**TASK REQUIREMENTS**
Reproduce, character for character, everything in the data below from the line containing "Document page, 1241x1754 pixels." down to the line containing "text CREATE TABLE", including both of those lines.

**DATA IN THIS EXERCISE**
[start]

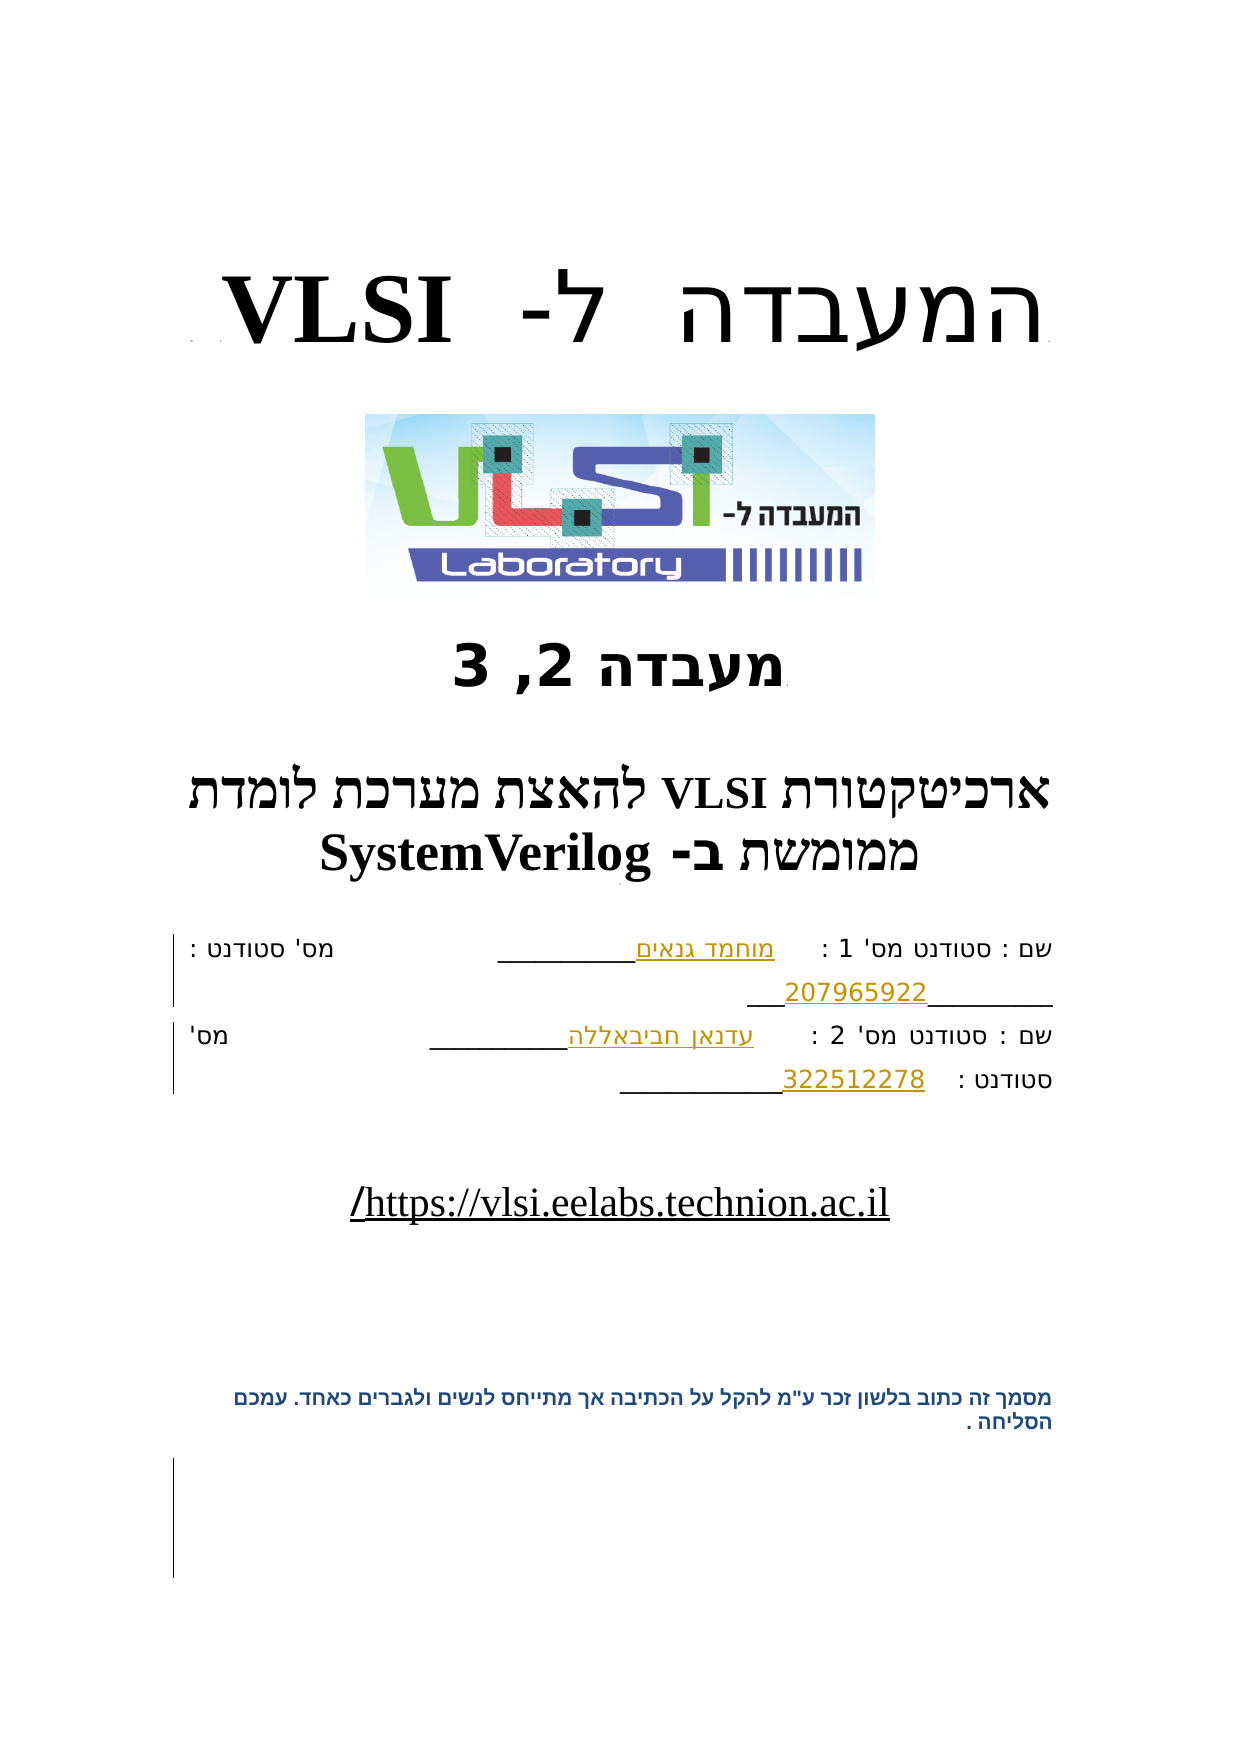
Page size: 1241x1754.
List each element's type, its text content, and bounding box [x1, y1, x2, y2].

[end]
[start]

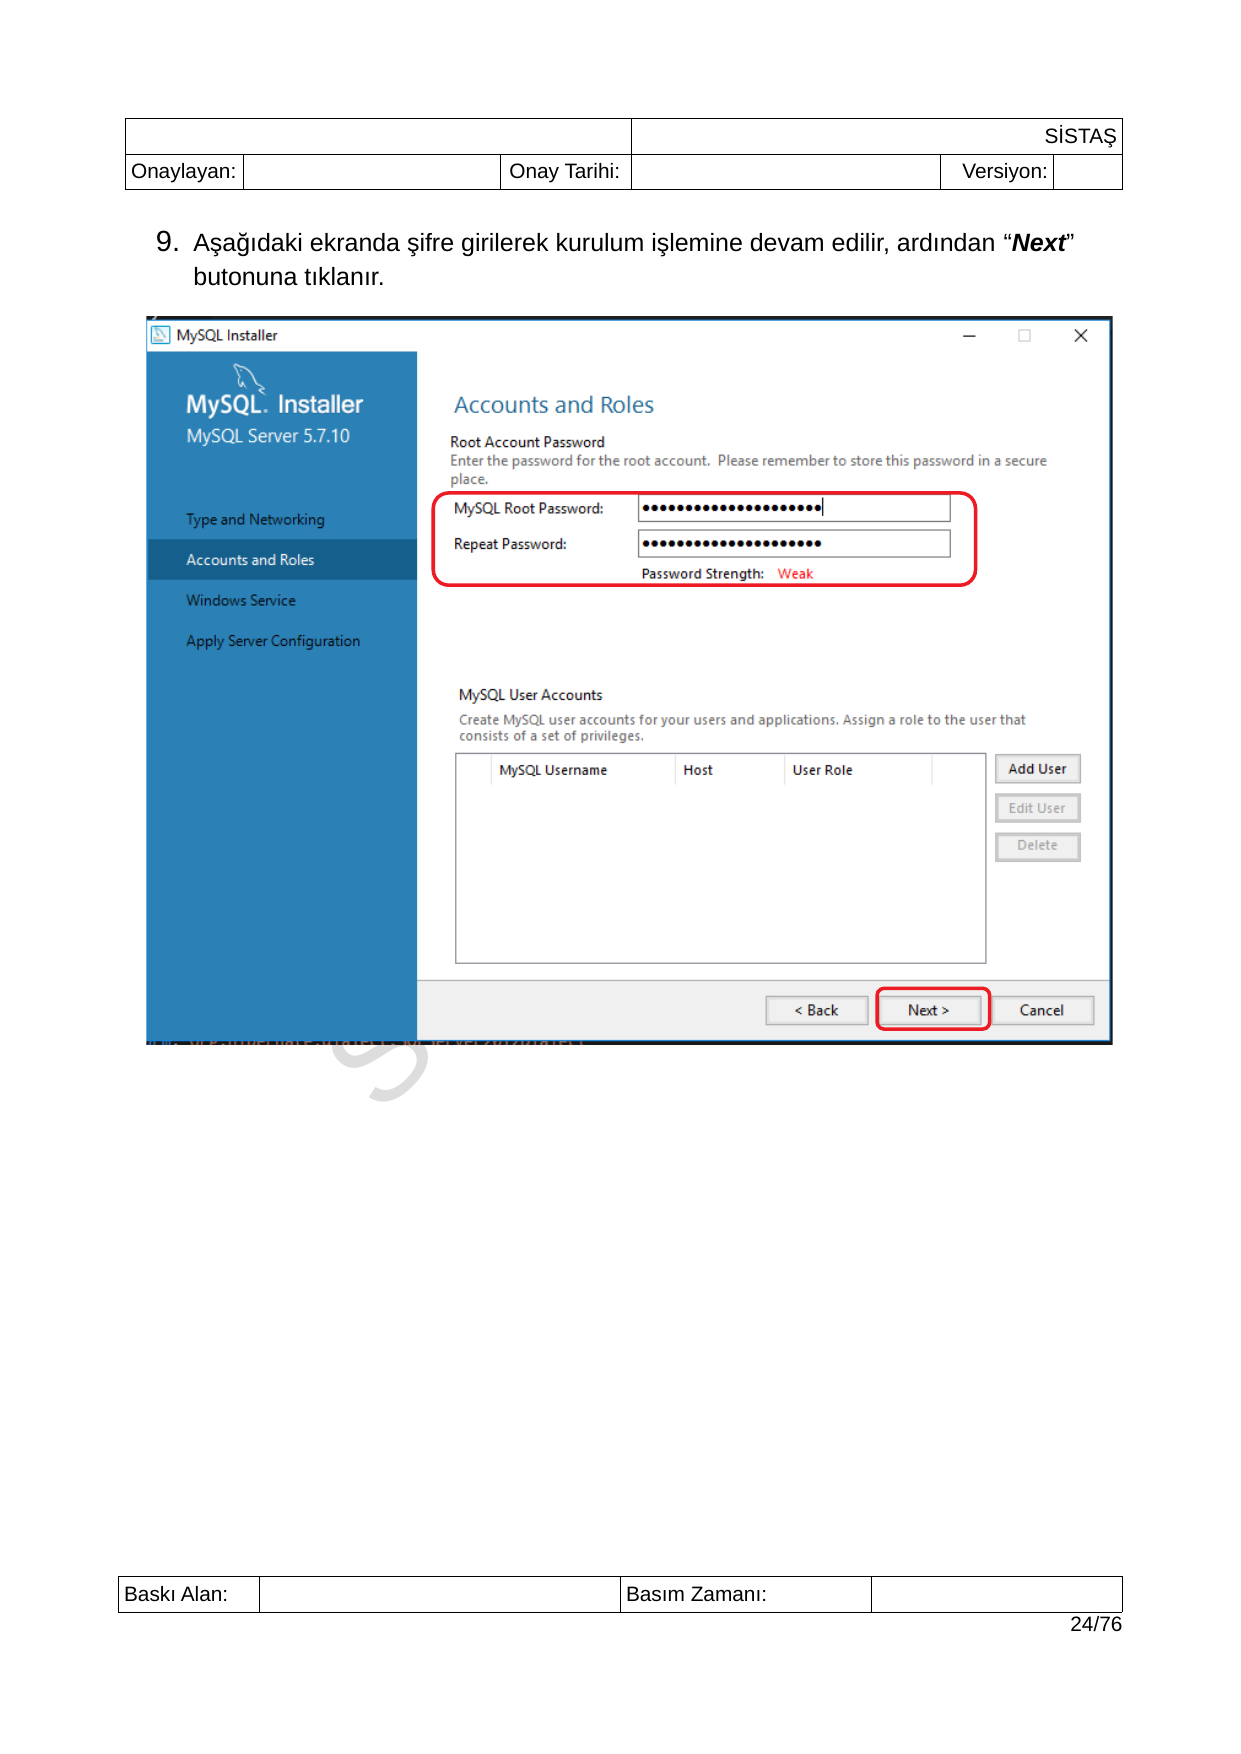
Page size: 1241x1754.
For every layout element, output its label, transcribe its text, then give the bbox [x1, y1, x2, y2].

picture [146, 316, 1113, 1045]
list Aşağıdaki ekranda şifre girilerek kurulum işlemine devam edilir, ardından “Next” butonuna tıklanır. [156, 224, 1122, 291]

[end]
[start]

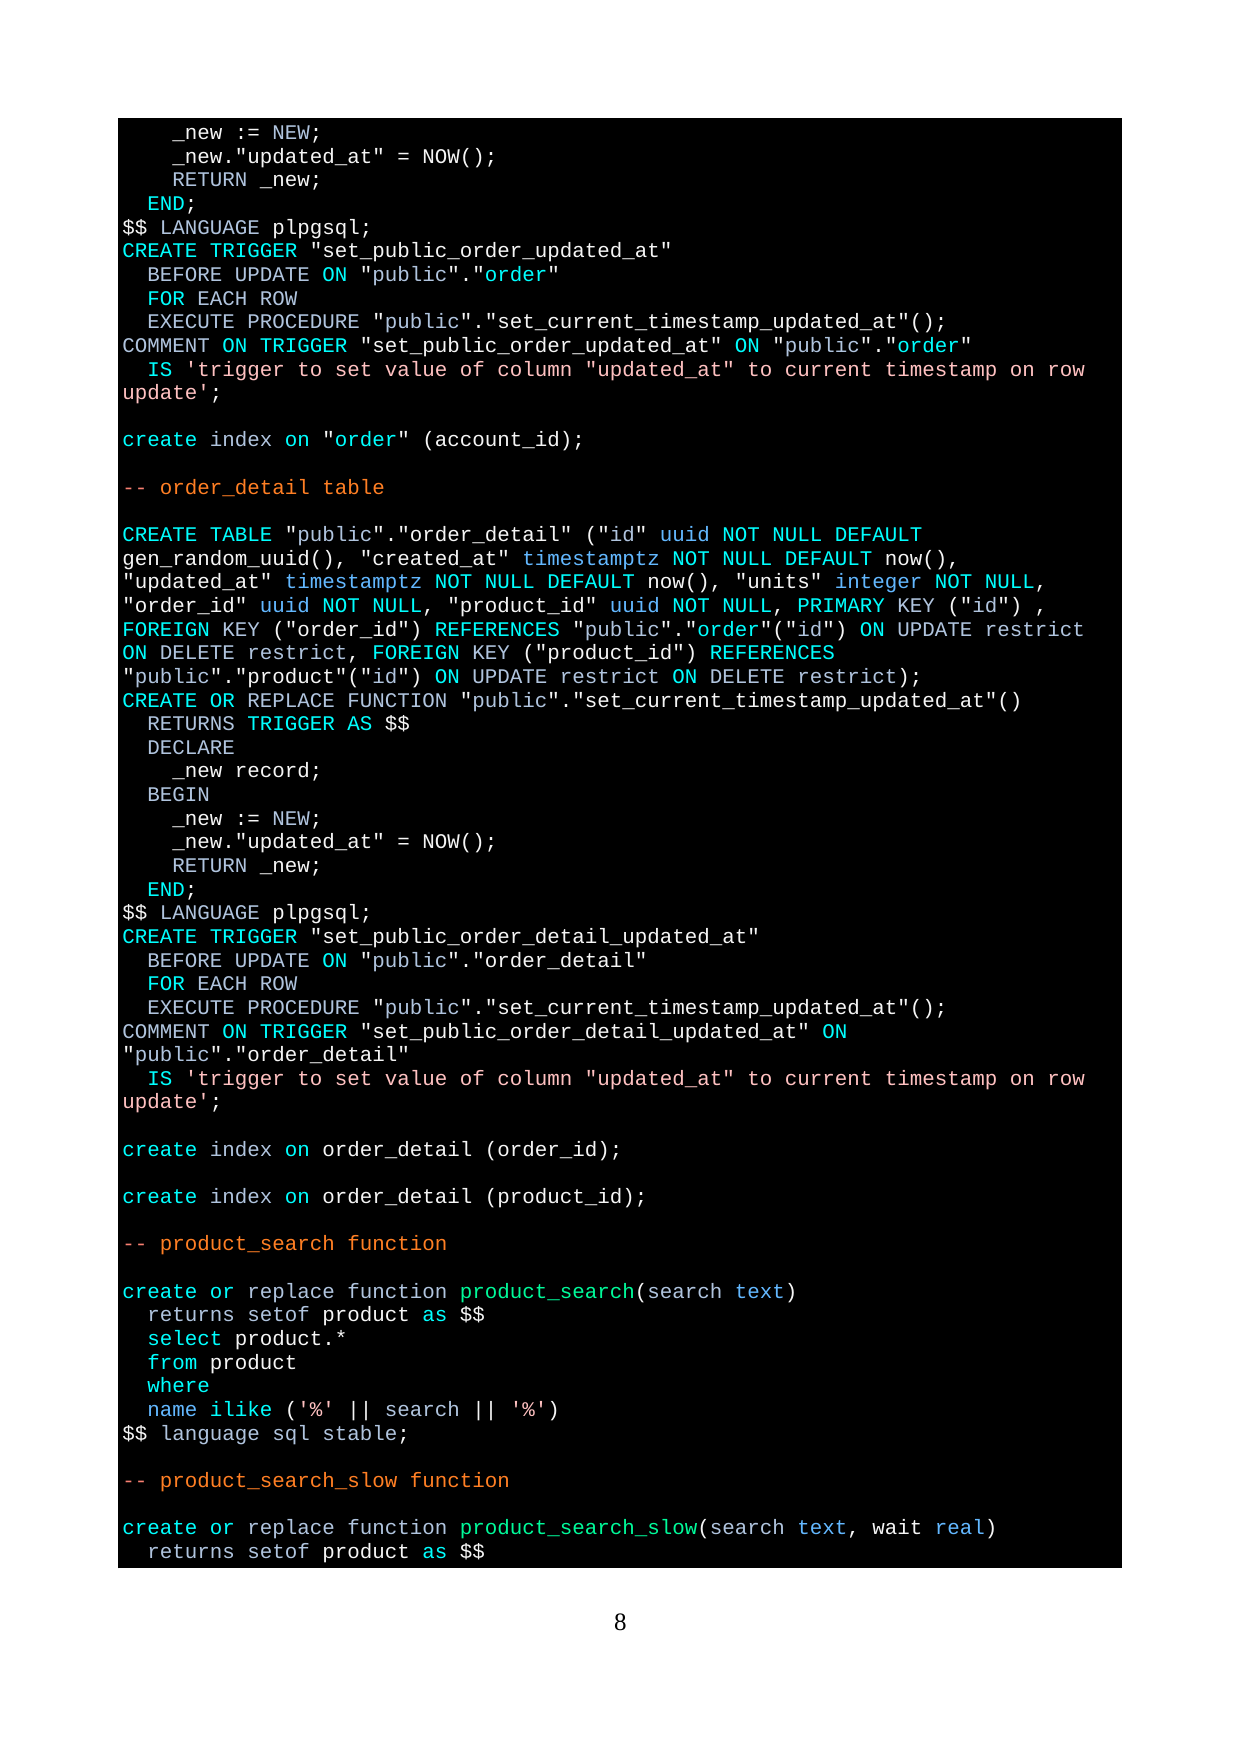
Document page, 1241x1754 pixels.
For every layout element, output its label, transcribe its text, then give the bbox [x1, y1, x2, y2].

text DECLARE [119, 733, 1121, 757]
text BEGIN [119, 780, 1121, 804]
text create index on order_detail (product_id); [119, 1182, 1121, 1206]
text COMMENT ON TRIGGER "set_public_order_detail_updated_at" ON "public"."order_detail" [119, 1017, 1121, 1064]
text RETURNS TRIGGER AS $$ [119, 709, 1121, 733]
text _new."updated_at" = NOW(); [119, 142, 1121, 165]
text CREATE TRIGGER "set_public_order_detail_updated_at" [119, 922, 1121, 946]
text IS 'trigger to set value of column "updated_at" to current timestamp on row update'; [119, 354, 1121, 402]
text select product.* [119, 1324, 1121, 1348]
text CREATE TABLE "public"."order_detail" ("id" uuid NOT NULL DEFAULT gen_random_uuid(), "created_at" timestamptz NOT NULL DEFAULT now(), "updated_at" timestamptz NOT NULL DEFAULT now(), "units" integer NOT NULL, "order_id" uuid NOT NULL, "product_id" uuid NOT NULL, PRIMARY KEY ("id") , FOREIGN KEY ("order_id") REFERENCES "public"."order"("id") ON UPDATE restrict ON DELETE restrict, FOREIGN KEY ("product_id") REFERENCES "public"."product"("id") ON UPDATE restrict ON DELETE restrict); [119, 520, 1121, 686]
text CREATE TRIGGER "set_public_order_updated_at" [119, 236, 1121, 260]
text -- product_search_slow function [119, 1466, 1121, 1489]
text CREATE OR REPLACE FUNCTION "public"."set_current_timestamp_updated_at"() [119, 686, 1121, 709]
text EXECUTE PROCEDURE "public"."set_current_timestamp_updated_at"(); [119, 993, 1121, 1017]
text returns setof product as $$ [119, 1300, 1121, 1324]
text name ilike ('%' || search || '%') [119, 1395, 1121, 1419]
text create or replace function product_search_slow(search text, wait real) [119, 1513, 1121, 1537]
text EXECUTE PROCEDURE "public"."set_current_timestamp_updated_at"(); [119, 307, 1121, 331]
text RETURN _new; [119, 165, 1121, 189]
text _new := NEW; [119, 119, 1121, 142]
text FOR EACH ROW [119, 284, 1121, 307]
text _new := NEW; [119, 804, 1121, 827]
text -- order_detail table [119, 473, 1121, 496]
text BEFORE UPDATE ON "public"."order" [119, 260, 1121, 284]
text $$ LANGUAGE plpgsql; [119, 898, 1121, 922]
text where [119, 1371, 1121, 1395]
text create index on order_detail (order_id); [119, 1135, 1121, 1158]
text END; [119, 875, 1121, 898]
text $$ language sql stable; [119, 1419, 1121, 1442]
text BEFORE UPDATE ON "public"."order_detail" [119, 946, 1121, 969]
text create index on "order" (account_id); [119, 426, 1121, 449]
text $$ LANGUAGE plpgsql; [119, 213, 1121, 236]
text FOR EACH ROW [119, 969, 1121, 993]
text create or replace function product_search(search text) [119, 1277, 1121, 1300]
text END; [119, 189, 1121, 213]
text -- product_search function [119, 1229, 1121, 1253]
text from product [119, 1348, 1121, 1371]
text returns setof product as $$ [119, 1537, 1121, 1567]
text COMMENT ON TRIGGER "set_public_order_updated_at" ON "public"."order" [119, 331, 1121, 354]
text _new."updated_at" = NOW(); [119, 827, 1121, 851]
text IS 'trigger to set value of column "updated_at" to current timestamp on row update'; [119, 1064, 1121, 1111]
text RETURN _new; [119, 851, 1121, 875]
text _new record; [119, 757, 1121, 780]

[end]

**ANSWER TO THE PROBLEM**
Document page, 1241x1754 pixels.
For every layout element, output its label, transcribe its text, then give the bbox [x1, y1, x2, y2].

text DECLARE [119, 733, 1121, 757]
text BEGIN [119, 780, 1121, 804]
text create index on order_detail (product_id); [119, 1182, 1121, 1206]
text COMMENT ON TRIGGER "set_public_order_detail_updated_at" ON "public"."order_detail" [119, 1017, 1121, 1064]
text RETURNS TRIGGER AS $$ [119, 709, 1121, 733]
text _new."updated_at" = NOW(); [119, 142, 1121, 165]
text CREATE TRIGGER "set_public_order_detail_updated_at" [119, 922, 1121, 946]
text IS 'trigger to set value of column "updated_at" to current timestamp on row update'; [119, 354, 1121, 402]
text select product.* [119, 1324, 1121, 1348]
text CREATE TABLE "public"."order_detail" ("id" uuid NOT NULL DEFAULT gen_random_uuid(), "created_at" timestamptz NOT NULL DEFAULT now(), "updated_at" timestamptz NOT NULL DEFAULT now(), "units" integer NOT NULL, "order_id" uuid NOT NULL, "product_id" uuid NOT NULL, PRIMARY KEY ("id") , FOREIGN KEY ("order_id") REFERENCES "public"."order"("id") ON UPDATE restrict ON DELETE restrict, FOREIGN KEY ("product_id") REFERENCES "public"."product"("id") ON UPDATE restrict ON DELETE restrict); [119, 520, 1121, 686]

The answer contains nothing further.